• body mass index;
  • childhood obesity;
  • obesity comorbidities;
  • obesity diagnosis;
  • reference growth curves



To compare the association between metabolic and vascular comorbidities and the body mass (BMI)-for-age cut-off criteria from three growth standards [Centers for Disease Control and Prevention (CDC), 2000; World Health Organization (WHO), 2007; Spanish Reference Criteria (Carrascosa Lezcano et al., 2008)] that are used to define being overweight and obese in childhood.


A prospective study was conducted in 137 children (aged 8–16 years). Based on BMI-for-age Z-scores according to WHO cut-offs, 59 participants were obese, 35 were overweight and 43 were normal-weight. All participating children were subsequently reclassified applying the CDC and Spanish Reference Criteria. Blood pressure (BP), biochemical variables and vascular parameters (stiffness and intima-media thickness) were analysed.

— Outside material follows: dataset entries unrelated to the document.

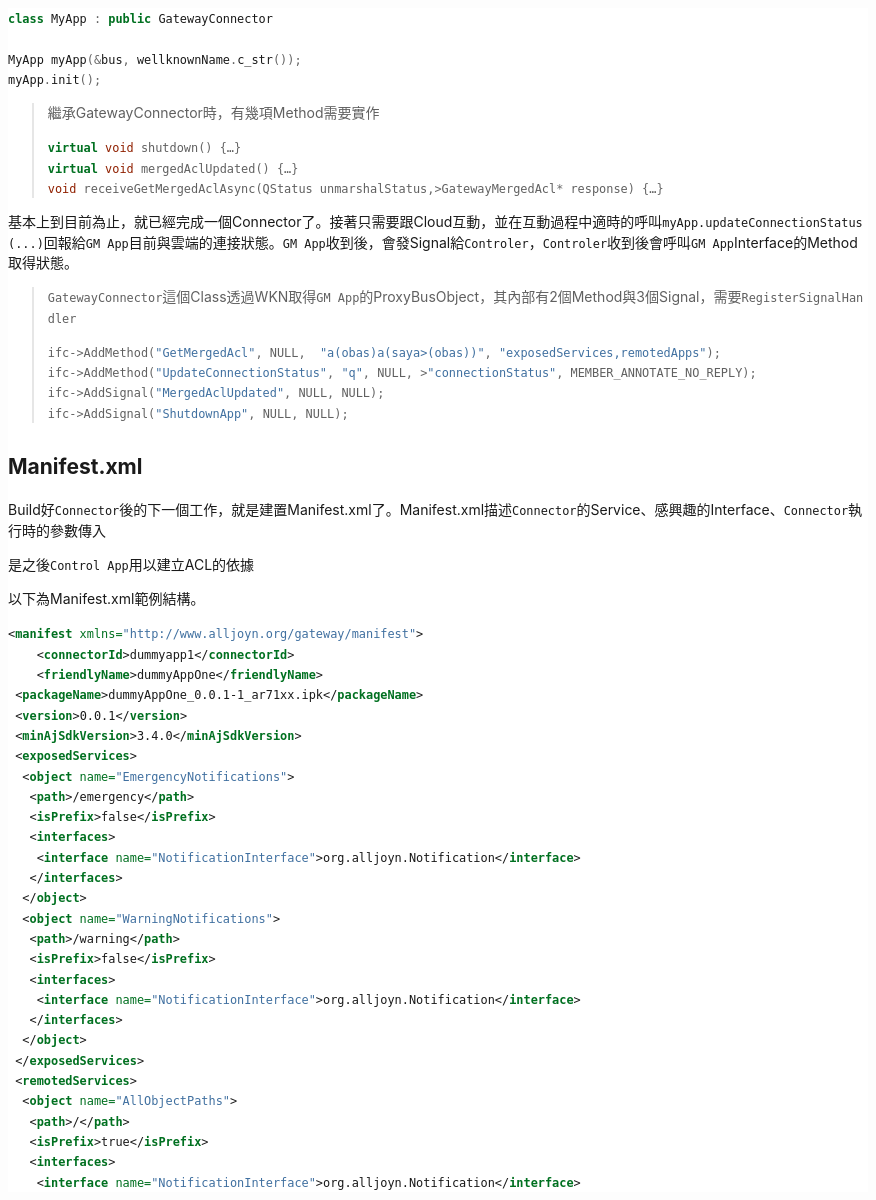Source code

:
 ``` c++
class MyApp : public GatewayConnector

MyApp myApp(&bus, wellknownName.c_str());
myApp.init();
```

>繼承GatewayConnector時，有幾項Method需要實作
>
>``` c++
>virtual void shutdown() {…}
>virtual void mergedAclUpdated() {…}
>void receiveGetMergedAclAsync(QStatus unmarshalStatus,>GatewayMergedAcl* response) {…}
>```

基本上到目前為止，就已經完成一個Connector了。接著只需要跟Cloud互動，並在互動過程中適時的呼叫`myApp.updateConnectionStatus(...)`回報給`GM App`目前與雲端的連接狀態。`GM App`收到後，會發Signal給`Controler`，`Controler`收到後會呼叫`GM App`Interface的Method取得狀態。

>`GatewayConnector`這個Class透過WKN取得`GM App`的ProxyBusObject，其內部有2個Method與3個Signal，需要`RegisterSignalHandler`
>
>``` c++
>ifc->AddMethod("GetMergedAcl", NULL,  "a(obas)a(saya>(obas))", "exposedServices,remotedApps");
>ifc->AddMethod("UpdateConnectionStatus", "q", NULL, >"connectionStatus", MEMBER_ANNOTATE_NO_REPLY);
>ifc->AddSignal("MergedAclUpdated", NULL, NULL);
>ifc->AddSignal("ShutdownApp", NULL, NULL);
>```

## Manifest.xml

Build好`Connector`後的下一個工作，就是建置Manifest.xml了。Manifest.xml描述`Connector`的Service、感興趣的Interface、`Connector`執行時的參數傳入

是之後`Control App`用以建立ACL的依據

以下為Manifest.xml範例結構。

``` xml
<manifest xmlns="http://www.alljoyn.org/gateway/manifest">
    <connectorId>dummyapp1</connectorId>
    <friendlyName>dummyAppOne</friendlyName>
 <packageName>dummyAppOne_0.0.1-1_ar71xx.ipk</packageName>
 <version>0.0.1</version>
 <minAjSdkVersion>3.4.0</minAjSdkVersion>
 <exposedServices>
  <object name="EmergencyNotifications">
   <path>/emergency</path>
   <isPrefix>false</isPrefix>
   <interfaces>
    <interface name="NotificationInterface">org.alljoyn.Notification</interface>
   </interfaces>
  </object>
  <object name="WarningNotifications">
   <path>/warning</path>
   <isPrefix>false</isPrefix>
   <interfaces>
    <interface name="NotificationInterface">org.alljoyn.Notification</interface>
   </interfaces>
  </object>
 </exposedServices>
 <remotedServices>
  <object name="AllObjectPaths">
   <path>/</path>
   <isPrefix>true</isPrefix>
   <interfaces>
    <interface name="NotificationInterface">org.alljoyn.Notification</interface>
```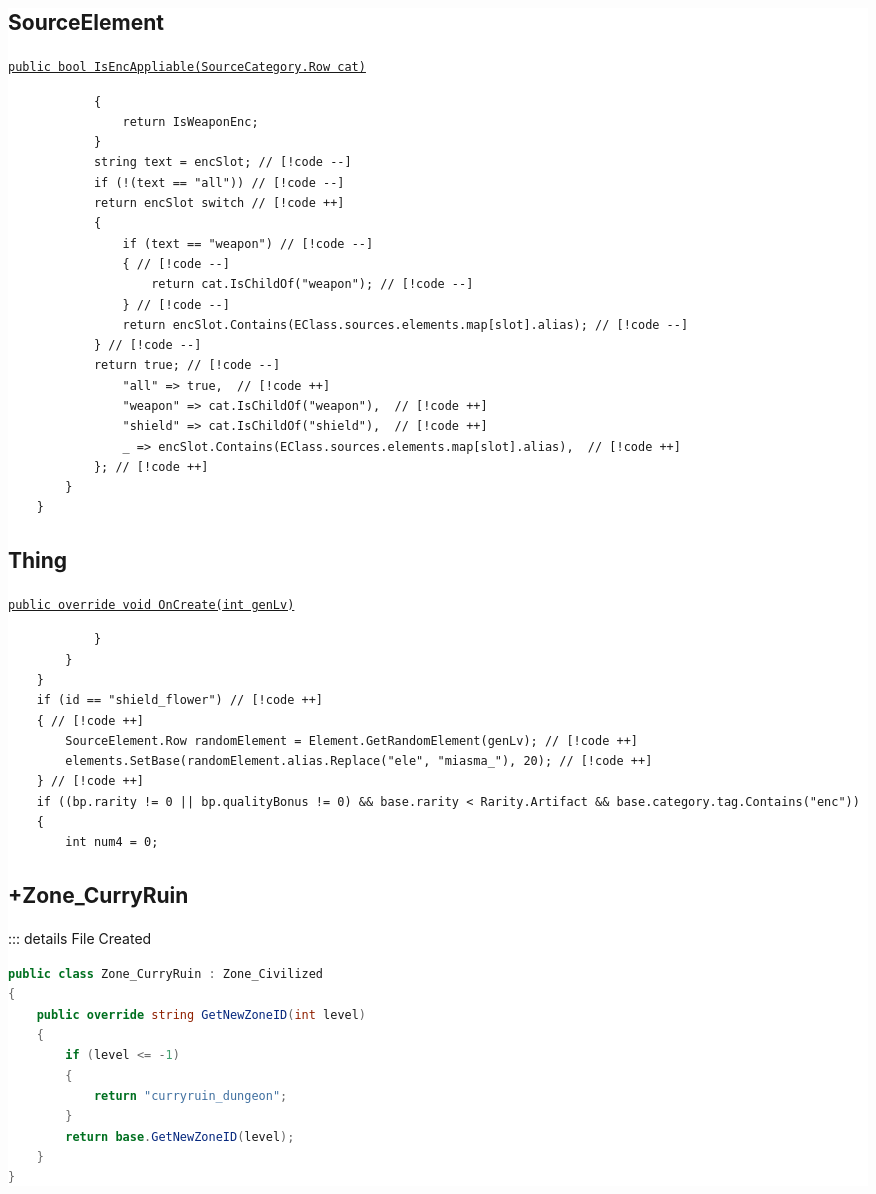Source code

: ## SourceElement

[`public bool IsEncAppliable(SourceCategory.Row cat)`](https://github.com/Elin-Modding-Resources/Elin-Decompiled/blob/94a416b00721c8a7f62c94be1c6be1ffd9e169a1/Elin/SourceElement.cs#L256-L271)
```cs:line-numbers=256
			{
				return IsWeaponEnc;
			}
			string text = encSlot; // [!code --]
			if (!(text == "all")) // [!code --]
			return encSlot switch // [!code ++]
			{
				if (text == "weapon") // [!code --]
				{ // [!code --]
					return cat.IsChildOf("weapon"); // [!code --]
				} // [!code --]
				return encSlot.Contains(EClass.sources.elements.map[slot].alias); // [!code --]
			} // [!code --]
			return true; // [!code --]
				"all" => true,  // [!code ++]
				"weapon" => cat.IsChildOf("weapon"),  // [!code ++]
				"shield" => cat.IsChildOf("shield"),  // [!code ++]
				_ => encSlot.Contains(EClass.sources.elements.map[slot].alias),  // [!code ++]
			}; // [!code ++]
		}
	}

```

## Thing

[`public override void OnCreate(int genLv)`](https://github.com/Elin-Modding-Resources/Elin-Decompiled/blob/94a416b00721c8a7f62c94be1c6be1ffd9e169a1/Elin/Thing.cs#L280-L285)
```cs:line-numbers=280
			}
		}
	}
	if (id == "shield_flower") // [!code ++]
	{ // [!code ++]
		SourceElement.Row randomElement = Element.GetRandomElement(genLv); // [!code ++]
		elements.SetBase(randomElement.alias.Replace("ele", "miasma_"), 20); // [!code ++]
	} // [!code ++]
	if ((bp.rarity != 0 || bp.qualityBonus != 0) && base.rarity < Rarity.Artifact && base.category.tag.Contains("enc"))
	{
		int num4 = 0;
```

## +Zone_CurryRuin

::: details File Created
```cs
public class Zone_CurryRuin : Zone_Civilized
{
	public override string GetNewZoneID(int level)
	{
		if (level <= -1)
		{
			return "curryruin_dungeon";
		}
		return base.GetNewZoneID(level);
	}
}
```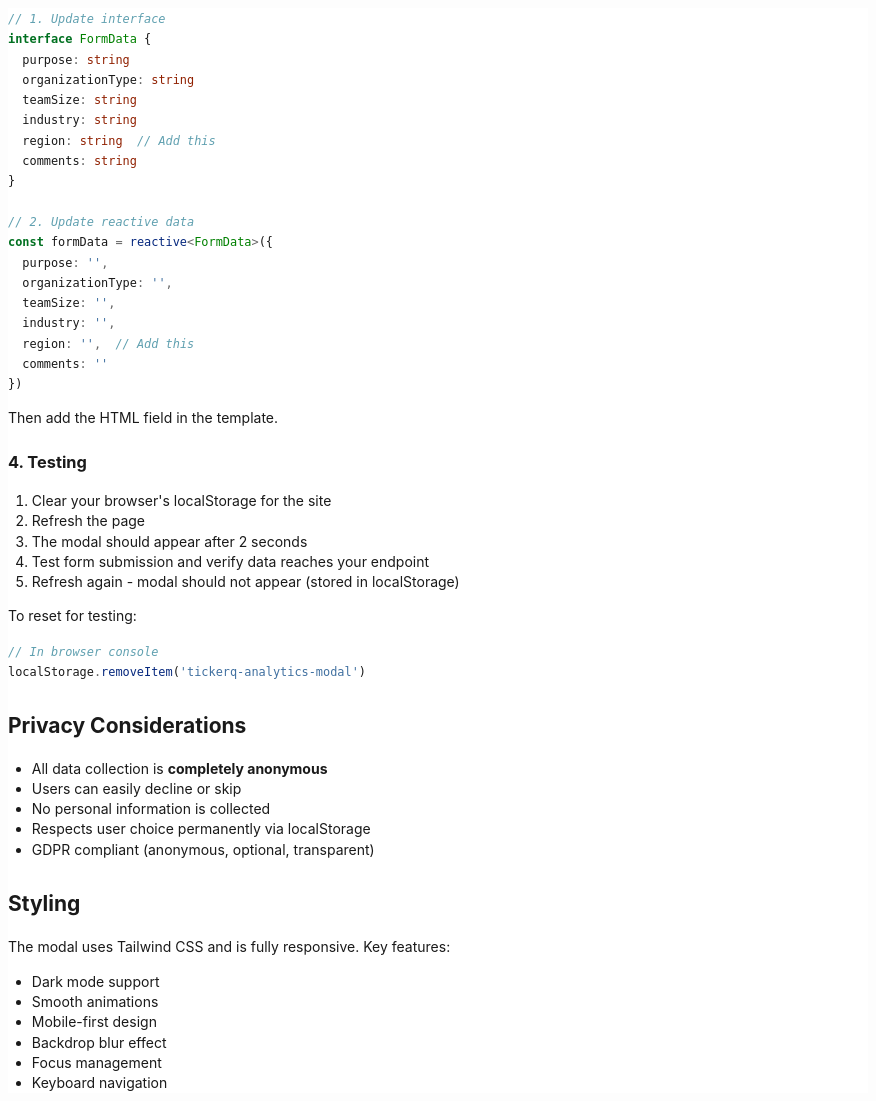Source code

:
 ```typescript
// 1. Update interface
interface FormData {
  purpose: string
  organizationType: string
  teamSize: string
  industry: string
  region: string  // Add this
  comments: string
}

// 2. Update reactive data
const formData = reactive<FormData>({
  purpose: '',
  organizationType: '',
  teamSize: '',
  industry: '',
  region: '',  // Add this
  comments: ''
})
```

Then add the HTML field in the template.

### 4. Testing

1. Clear your browser's localStorage for the site
2. Refresh the page
3. The modal should appear after 2 seconds
4. Test form submission and verify data reaches your endpoint
5. Refresh again - modal should not appear (stored in localStorage)

To reset for testing:
```javascript
// In browser console
localStorage.removeItem('tickerq-analytics-modal')
```

## Privacy Considerations

- All data collection is **completely anonymous**
- Users can easily decline or skip
- No personal information is collected
- Respects user choice permanently via localStorage
- GDPR compliant (anonymous, optional, transparent)

## Styling

The modal uses Tailwind CSS and is fully responsive. Key features:

- Dark mode support
- Smooth animations
- Mobile-first design
- Backdrop blur effect
- Focus management
- Keyboard navigation
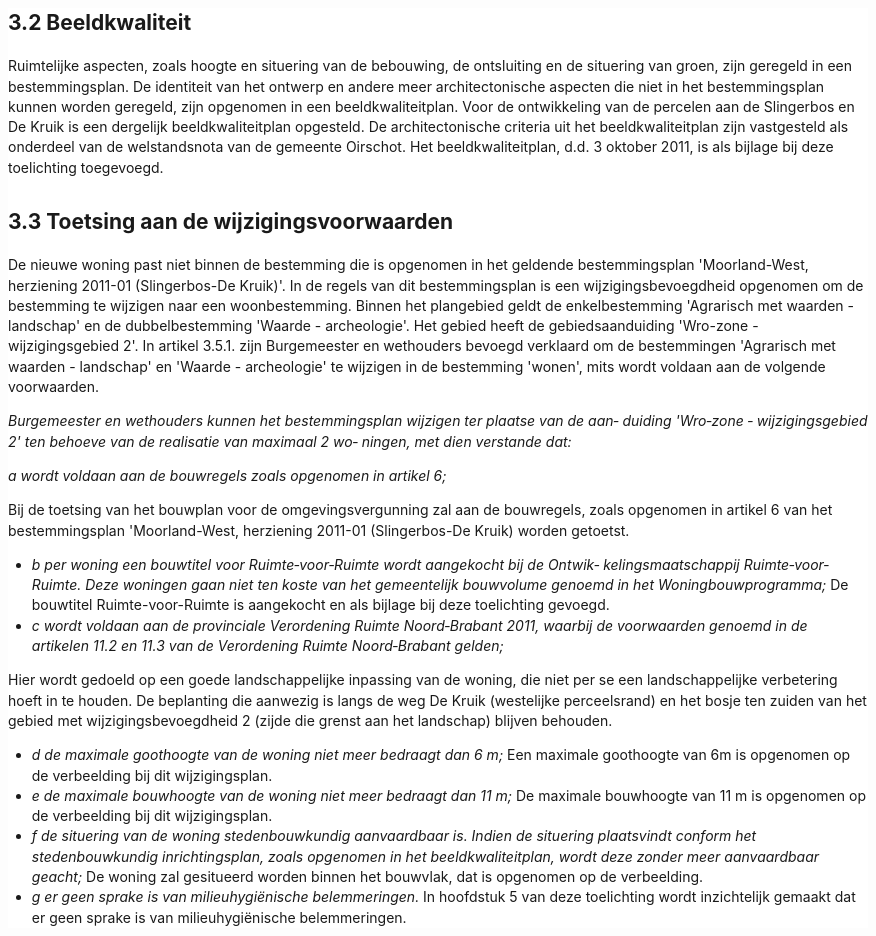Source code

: ## **3.2 Beeldkwaliteit**

Ruimtelijke aspecten, zoals hoogte en situering van de bebouwing, de ontsluiting en de situering van groen, zijn geregeld in een bestemmingsplan. De identiteit van het ontwerp en andere meer architectonische aspecten die niet in het bestemmingsplan kunnen worden geregeld, zijn opgenomen in een beeldkwaliteitplan. Voor de ontwikkeling van de percelen aan de Slingerbos en De Kruik is een dergelijk beeldkwaliteitplan opgesteld. De architectonische criteria uit het beeldkwaliteitplan zijn vastgesteld als onderdeel van de welstandsnota van de gemeente Oirschot. Het beeldkwaliteitplan, d.d. 3 oktober 2011, is als bijlage bij deze toelichting toegevoegd.

## **3.3 Toetsing aan de wijzigingsvoorwaarden**

De nieuwe woning past niet binnen de bestemming die is opgenomen in het geldende bestemmingsplan 'Moorland-West, herziening 2011-01 (Slingerbos-De Kruik)'. In de regels van dit bestemmingsplan is een wijzigingsbevoegdheid opgenomen om de bestemming te wijzigen naar een woonbestemming. Binnen het plangebied geldt de enkelbestemming 'Agrarisch met waarden - landschap' en de dubbelbestemming 'Waarde - archeologie'. Het gebied heeft de gebiedsaanduiding 'Wro-zone - wijzigingsgebied 2'. In artikel 3.5.1. zijn Burgemeester en wethouders bevoegd verklaard om de bestemmingen 'Agrarisch met waarden - landschap' en 'Waarde - archeologie' te wijzigen in de bestemming 'wonen', mits wordt voldaan aan de volgende voorwaarden.

*Burgemeester en wethouders kunnen het bestemmingsplan wijzigen ter plaatse van de aan‐ duiding 'Wro‐zone ‐ wijzigingsgebied 2' ten behoeve van de realisatie van maximaal 2 wo‐ ningen, met dien verstande dat:* 

*a wordt voldaan aan de bouwregels zoals opgenomen in artikel 6;* 

 Bij de toetsing van het bouwplan voor de omgevingsvergunning zal aan de bouwregels, zoals opgenomen in artikel 6 van het bestemmingsplan 'Moorland-West, herziening 2011-01 (Slingerbos-De Kruik) worden getoetst.

- *b per woning een bouwtitel voor Ruimte‐voor‐Ruimte wordt aangekocht bij de Ontwik‐ kelingsmaatschappij Ruimte‐voor‐Ruimte. Deze woningen gaan niet ten koste van het gemeentelijk bouwvolume genoemd in het Woningbouwprogramma;*  De bouwtitel Ruimte-voor-Ruimte is aangekocht en als bijlage bij deze toelichting gevoegd.
- *c wordt voldaan aan de provinciale Verordening Ruimte Noord‐Brabant 2011, waarbij de voorwaarden genoemd in de artikelen 11.2 en 11.3 van de Verordening Ruimte Noord‐Brabant gelden;*

 Hier wordt gedoeld op een goede landschappelijke inpassing van de woning, die niet per se een landschappelijke verbetering hoeft in te houden. De beplanting die aanwezig is langs de weg De Kruik (westelijke perceelsrand) en het bosje ten zuiden van het gebied met wijzigingsbevoegdheid 2 (zijde die grenst aan het landschap) blijven behouden.

- *d de maximale goothoogte van de woning niet meer bedraagt dan 6 m;*  Een maximale goothoogte van 6m is opgenomen op de verbeelding bij dit wijzigingsplan.
- *e de maximale bouwhoogte van de woning niet meer bedraagt dan 11 m;*  De maximale bouwhoogte van 11 m is opgenomen op de verbeelding bij dit wijzigingsplan.
- *f de situering van de woning stedenbouwkundig aanvaardbaar is. Indien de situering plaatsvindt conform het stedenbouwkundig inrichtingsplan, zoals opgenomen in het beeldkwaliteitplan, wordt deze zonder meer aanvaardbaar geacht;* De woning zal gesitueerd worden binnen het bouwvlak, dat is opgenomen op de verbeelding.
- *g er geen sprake is van milieuhygiënische belemmeringen.*  In hoofdstuk 5 van deze toelichting wordt inzichtelijk gemaakt dat er geen sprake is van milieuhygiënische belemmeringen.
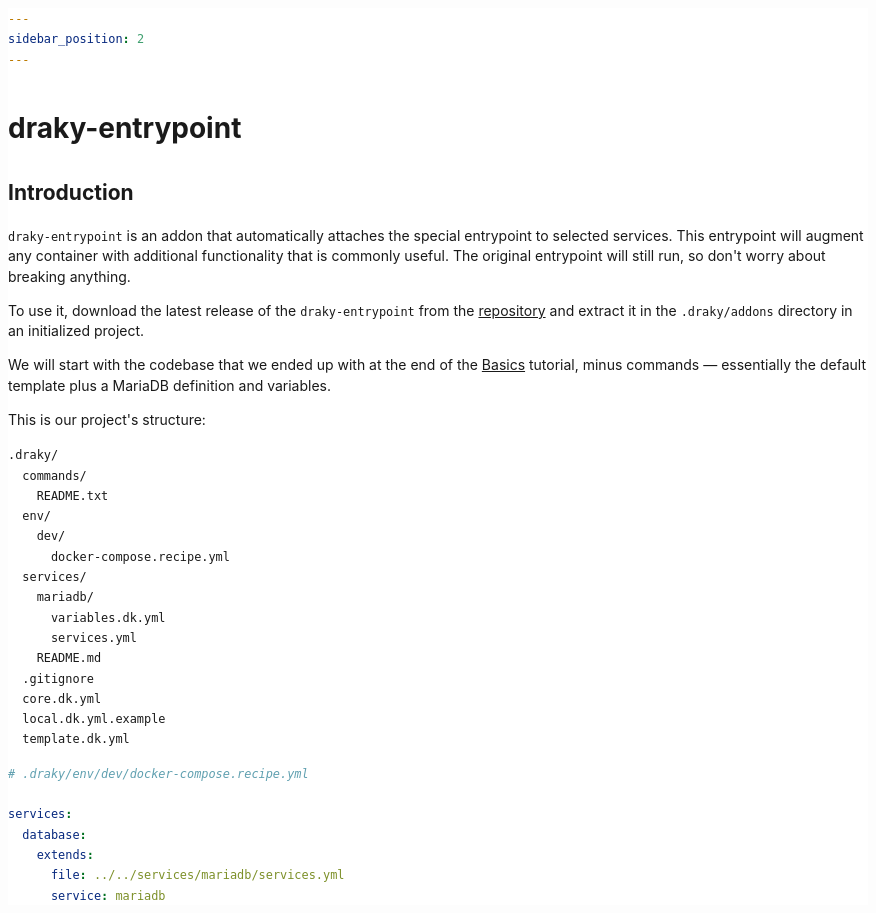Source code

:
 ```yaml
---
sidebar_position: 2
---
```


# draky-entrypoint

## Introduction

`draky-entrypoint` is an addon that automatically attaches the special entrypoint to
selected services. This entrypoint will augment any container with additional functionality that is
commonly useful. The original entrypoint will still run, so don't worry about breaking anything.

To use it, download the latest release of the `draky-entrypoint` from the
[repository](https://github.com/draky-dev/draky-entrypoint/releases) and extract it in the
`.draky/addons` directory in an initialized project.

We will start with the codebase that we ended up with at the end of the [Basics](/docs/tutorials/basics)
tutorial, minus commands — essentially the default template plus a MariaDB definition and variables.

This is our project's structure:

```text
.draky/
  commands/
    README.txt
  env/
    dev/
      docker-compose.recipe.yml
  services/
    mariadb/
      variables.dk.yml
      services.yml
    README.md
  .gitignore
  core.dk.yml
  local.dk.yml.example
  template.dk.yml
```

```yaml
# .draky/env/dev/docker-compose.recipe.yml

services:
  database:
    extends:
      file: ../../services/mariadb/services.yml
      service: mariadb
```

According to WHO and CDC references, 48% and 43% of the children, respectively, were categorised as obese, whereas 16% were considered as obese using the Spanish Reference Criteria. Applying WHO criteria, obese children showed significantly higher levels of insulin, homeostasis model assessment index and most vascular parameters, as well as lower high-density lipoprotein (HDL)-cholesterol than overweight children. Moreover, overweight children showed higher BP, insulin and uric acid, and lower HDL-cholesterol than normal weight children. The CDC criteria yielded similar results, although with fewer differences between obese and overweight children. Applying Spanish criteria, the differences between obese and overweight children disappeared.


WHO and CDC BMI-for-age references and cut-offs are useful for defining obesity and being overweight in children because they clearly identify metabolic and vascular comorbidities. The Spanish Reference Criteria underdiagnose obesity because overweight children show comorbidities typical of the obese.